Quietly, she said, “I can’t argue. It’s an ugly picture but I’m afraid it’s true. Michael? Just now, when we went back to see van Vliet, and he wasn’t there. What were you going to do if we found him?”
For a long time, Michael didn’t speak. Then: “You were right, wanting to go after Edward. I shouldn’t have let him go.”
“What do you mean?”
“I was thinking with my heart. Hoping to find a way . . . But now I understand: they’re not deluded, ineffectual dreamers. They’re dangerous and they have to be stopped.”
“Stopped, how?” Livia asked, but she knew. “Michael, he’s your
brother
.”
Miles passed in silence. She asked, “If you can’t find them? If they move their operation, do the Ceremony somewhere else?”
“They want the mask. If they get it they’ll do a Ceremony as soon as they can.
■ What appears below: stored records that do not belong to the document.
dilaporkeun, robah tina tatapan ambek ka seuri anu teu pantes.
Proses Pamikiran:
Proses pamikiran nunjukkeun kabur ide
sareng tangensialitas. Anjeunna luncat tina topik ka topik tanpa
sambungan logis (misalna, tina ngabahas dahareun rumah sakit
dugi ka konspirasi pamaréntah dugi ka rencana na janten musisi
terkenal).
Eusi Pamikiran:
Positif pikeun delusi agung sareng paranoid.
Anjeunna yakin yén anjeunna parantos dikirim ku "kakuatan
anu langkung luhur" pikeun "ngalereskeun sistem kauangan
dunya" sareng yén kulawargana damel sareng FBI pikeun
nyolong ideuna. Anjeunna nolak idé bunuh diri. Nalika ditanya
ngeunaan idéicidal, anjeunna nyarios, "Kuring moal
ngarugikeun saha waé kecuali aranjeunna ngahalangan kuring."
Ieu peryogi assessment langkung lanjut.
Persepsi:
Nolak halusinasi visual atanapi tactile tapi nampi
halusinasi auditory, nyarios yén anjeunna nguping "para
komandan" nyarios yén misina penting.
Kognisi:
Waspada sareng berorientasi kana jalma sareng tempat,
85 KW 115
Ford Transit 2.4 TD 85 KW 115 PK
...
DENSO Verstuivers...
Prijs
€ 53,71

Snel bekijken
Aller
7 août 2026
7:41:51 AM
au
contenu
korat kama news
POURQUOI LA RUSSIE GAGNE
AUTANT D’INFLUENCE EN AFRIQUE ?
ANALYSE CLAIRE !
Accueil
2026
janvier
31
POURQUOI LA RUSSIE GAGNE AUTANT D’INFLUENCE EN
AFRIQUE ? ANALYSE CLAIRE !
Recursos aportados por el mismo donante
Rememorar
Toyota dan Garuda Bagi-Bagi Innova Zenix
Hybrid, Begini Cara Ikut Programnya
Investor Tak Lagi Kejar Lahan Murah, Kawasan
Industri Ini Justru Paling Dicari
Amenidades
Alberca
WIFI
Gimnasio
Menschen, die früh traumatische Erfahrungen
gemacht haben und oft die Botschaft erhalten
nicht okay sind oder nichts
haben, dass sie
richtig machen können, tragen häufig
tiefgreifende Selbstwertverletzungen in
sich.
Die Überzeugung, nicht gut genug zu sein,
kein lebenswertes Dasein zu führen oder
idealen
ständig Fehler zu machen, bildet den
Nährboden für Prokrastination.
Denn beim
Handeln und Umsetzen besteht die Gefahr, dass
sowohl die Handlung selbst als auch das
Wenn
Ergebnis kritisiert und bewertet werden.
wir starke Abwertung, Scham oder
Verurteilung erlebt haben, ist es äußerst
If it succeeds, they’ll go underground, traveling rez to rez. As van Vliet has more Shifts, as his confidence grows, his power will grow. Soon he won’t need the mask. He’ll pass it to someone else and he’ll teach others. He’s dying, Livia. Edward told me. But if he teaches, if they can see it happen while they learn from him . . . Ivy Nell’s fire. In her dream. I don’t know if it was real or metaphorical. Or both. This could be it. It could be coming.”
“If they don’t find the mask, would it stop them?”
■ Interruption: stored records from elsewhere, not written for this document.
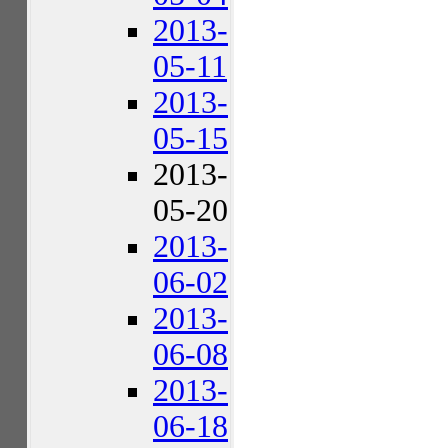
2013-
05-11
2013-
05-15
2013-
05-20
2013-
06-02
2013-
06-08
2013-
06-18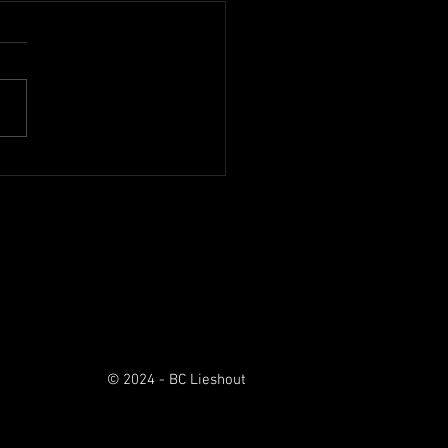
outse basketballers Onder
ampioen
open week speelde Dames 1
eeluik tegen Oirschot. Het
de donderdagavond thuis en
et 74-43. Op zondag ging
aar Oirschot en opnieuw
overtuigend gewonnen. Nu
8-84. Daarm
© 2024 - BC Lieshout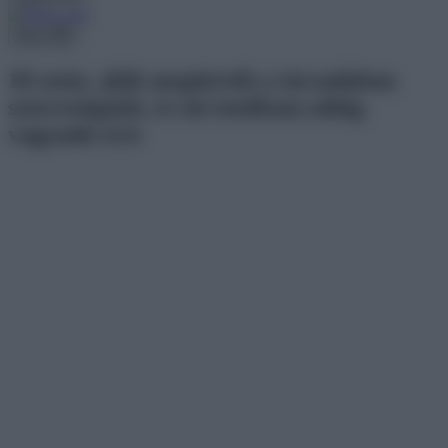
Menu
10 sztár, akik megtörték a társadalom
sztereotípiáit, és mi totálisan odáig
vagyunk érte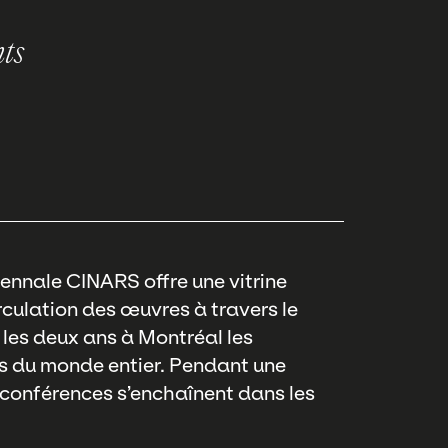
nts
iennale CINARS offre une vitrine
irculation des œuvres à travers le
les deux ans à Montréal les
e.s du monde entier. Pendant une
 conférences s’enchaînent dans les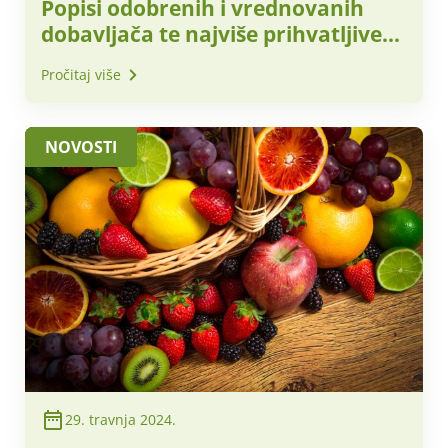
Popisi odobrenih i vrednovanih
dobavljača te najviše prihvatljive
nabavne cijene za obračunsko
Pročitaj više
razdoblje – lipanj 2024. godine
NOVOSTI
29. travnja 2024.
“It might, because they think it would. They think their failures
are related to van Vliet’s weakness. The same way confidence will make his power grow, self-doubt will diminish it. It’s not magic. When you’re uncertain, you stutter, you stumble, you sweat. He won’t perform the Ceremony perfectly and he won’t get as many Shifts, even partial ones, if he’s not sure of his power.” Michael paused. “And then he’ll die.”
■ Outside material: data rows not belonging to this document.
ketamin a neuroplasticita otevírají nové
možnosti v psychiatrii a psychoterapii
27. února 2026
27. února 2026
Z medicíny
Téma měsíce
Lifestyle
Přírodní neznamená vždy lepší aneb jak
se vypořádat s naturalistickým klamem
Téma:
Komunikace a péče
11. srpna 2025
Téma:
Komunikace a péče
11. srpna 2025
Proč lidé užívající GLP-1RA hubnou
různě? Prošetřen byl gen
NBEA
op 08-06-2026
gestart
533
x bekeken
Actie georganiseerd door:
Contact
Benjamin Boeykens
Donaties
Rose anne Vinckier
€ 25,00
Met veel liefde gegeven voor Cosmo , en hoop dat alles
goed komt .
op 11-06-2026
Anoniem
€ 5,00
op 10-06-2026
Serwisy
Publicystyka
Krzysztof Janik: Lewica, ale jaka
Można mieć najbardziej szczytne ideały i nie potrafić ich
“And then? What about Edward?”
“He’ll need to find someone else who can perform the Ceremony. I’ll need to find him before he does.”
Livia didn’t ask again what would happen then. “Then we need to find the mask. Or at least be sure they don’t.”
“Yes.” Michael blew out a weary breath. “But I have no idea how.”
“I don’t either. But there’s someone who might be able to help.”